Aha. An Afghan government, funded from abroad, even if unloved in much of the nation, can survive a lengthy Taliban onslaught. But when funding is cut, the government’s survival can be measured in days and hopes of peaceful negotiations are held only by Afghan Quakers, if such folk exist. Najibullah stayed in Kabul. I don’t think he was a Quaker but he was an optimist, and was rewarded as previous optimists have been rewarded in Kabul. He was castrated by the Taliban before they dragged him through the streets and strung him up.
The money, in other words, matters. And the money will come, in the years ahead, mainly from the US. So America’s willingness to pay is the pivot around which all future Afghan policy will have to dance. If the pivot stays in place the policy can be adjusted and refined. But if the pivot is taken away?

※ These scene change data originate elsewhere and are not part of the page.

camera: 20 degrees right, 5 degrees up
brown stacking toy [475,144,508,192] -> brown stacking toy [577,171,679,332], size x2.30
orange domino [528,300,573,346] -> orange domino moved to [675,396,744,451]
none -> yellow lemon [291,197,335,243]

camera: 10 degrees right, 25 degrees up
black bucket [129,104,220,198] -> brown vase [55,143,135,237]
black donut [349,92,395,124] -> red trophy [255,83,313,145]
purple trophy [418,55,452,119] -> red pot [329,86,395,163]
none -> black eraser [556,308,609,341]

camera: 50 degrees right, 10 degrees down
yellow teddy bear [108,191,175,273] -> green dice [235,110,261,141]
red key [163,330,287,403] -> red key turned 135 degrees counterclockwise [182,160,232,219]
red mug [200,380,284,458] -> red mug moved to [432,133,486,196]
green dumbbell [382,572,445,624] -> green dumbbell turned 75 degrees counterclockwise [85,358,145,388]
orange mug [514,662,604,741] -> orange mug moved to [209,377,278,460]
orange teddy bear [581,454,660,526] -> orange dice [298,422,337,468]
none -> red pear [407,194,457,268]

In Washington the other day, to cover the Congressional bloody nose being delivered to the Obama administration over Syria, I got talking about Afghanistan to a Senate aide I know. We had both read a pithy piece in Foreign Affairs by the analyst Stephen Biddle. Biddle is an Afghan expert and he has been in the past very closely involved with US military strategy in Afghanistan, serving as advisor to both Stanley McChrystal and David Petraeus. Both men are, of course, hors de combat these days, but the Biddle piece may well reflect their thinking. And it was blunt. The Afghan war will go on after 2014, when the westerners leave, and a grinding stalemate between the Afghan national security forces and the Taliban will be played out. Then, Biddle suggests: “The Afghan national security forces can probably sustain this deadlock but only as long as the US Congress pays the multibillion dollar annual bills needed to keep them fighting. The war will thus become a contest in stamina between Congress and the Taliban.”

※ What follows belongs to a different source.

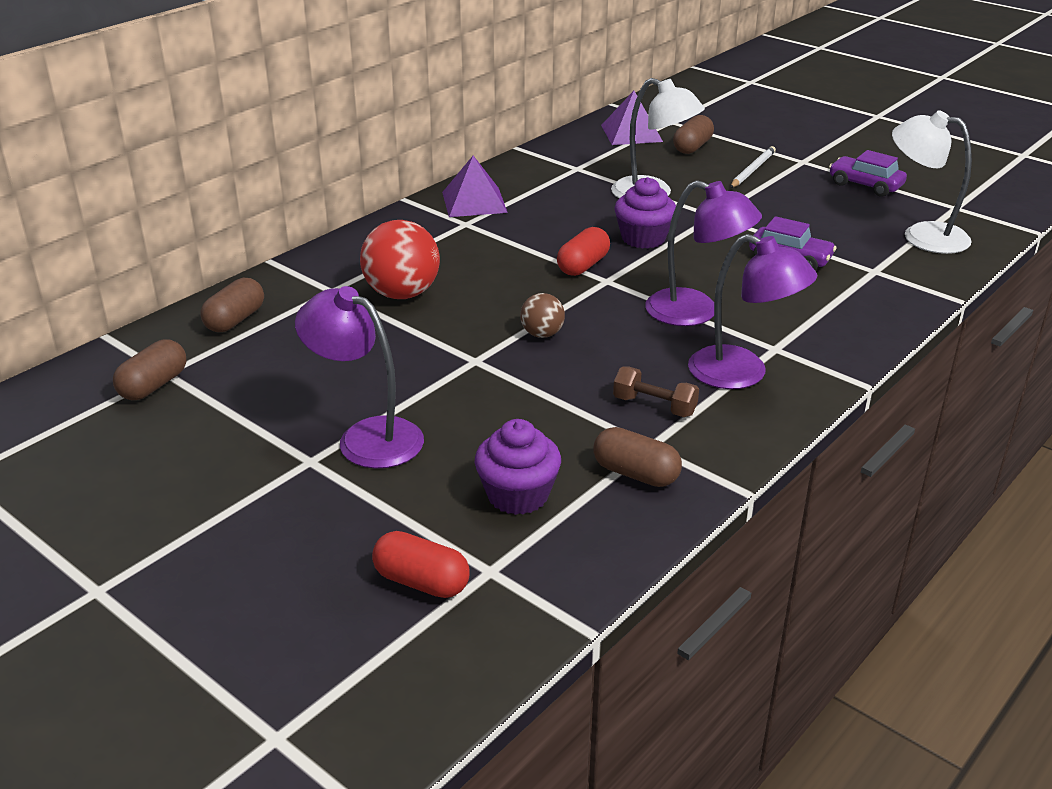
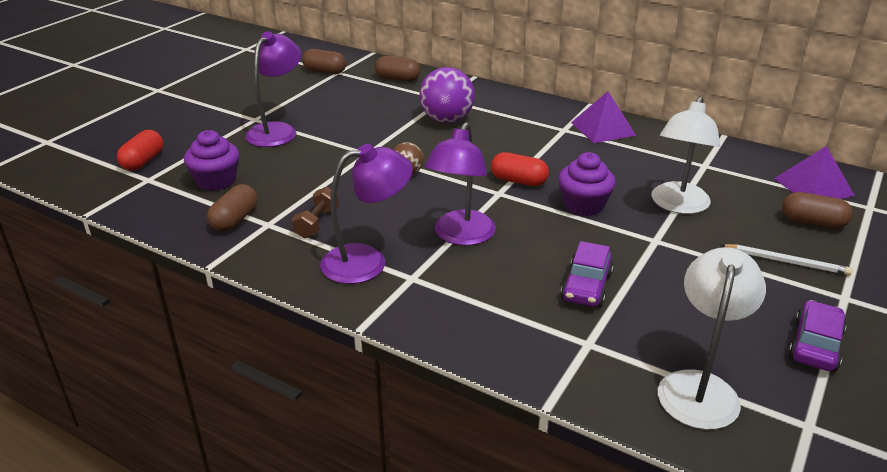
camera: 80 degrees right, 0 degrees up
red ball [360,220,440,299] -> purple ball [419,67,475,123]
purple lamp [688,234,817,389] -> purple lamp turned 135 degrees counterclockwise [320,144,413,284]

Biddle’s point had impressed my friend in Congress because he firmly believes that the foreign policy choices being made by members of the House of Representatives recently (the Syria non-vote only the latest) suggest that the stamina of Congress—or at least the lower house where the money is doled out—has already been found wanting. The Syria debate (or non-debate) was quite an eye opener for those on the interventionist wing of both American parties. The mood in the country is strongly against military action where clear goals and interests are not readily perceptible; but more importantly the inboxes of House members have been filling up with another wail of complaint: we can’t afford to do this stuff any more.

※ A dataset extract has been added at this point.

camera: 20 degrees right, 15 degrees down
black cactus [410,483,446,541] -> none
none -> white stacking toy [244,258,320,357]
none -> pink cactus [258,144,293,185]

Although America’s annual budget deficits are on the way down, the panic over the overall national debt has affected thinking among supporters of both the main parties. Questions about value for money (is it better to spend four to six billion dollars a year in order to buy time for Afghanistan?) become overshadowed by questions about the money tout court. The effect is to undermine the interventionists, whether that intervention is military or financial or diplomatic. It is not quite isolationism—most Americans understand that a withdrawal from the world would be damaging to them—but it is very wary of shouldering burdens that, seen from mainstreet America, need not be shouldered. It is foreign policy pickiness.
Of course America could easily afford to pay the Afghan bills forever. It pays military aid to Israel—admittedly a little less than would be required in Afghanistan, but still billions—but in the case of Israel it pays the money to a nation with a constituency in the US and a cause many Americans readily associate with. Afghanistan is no Israel. That could be its biggest challenge.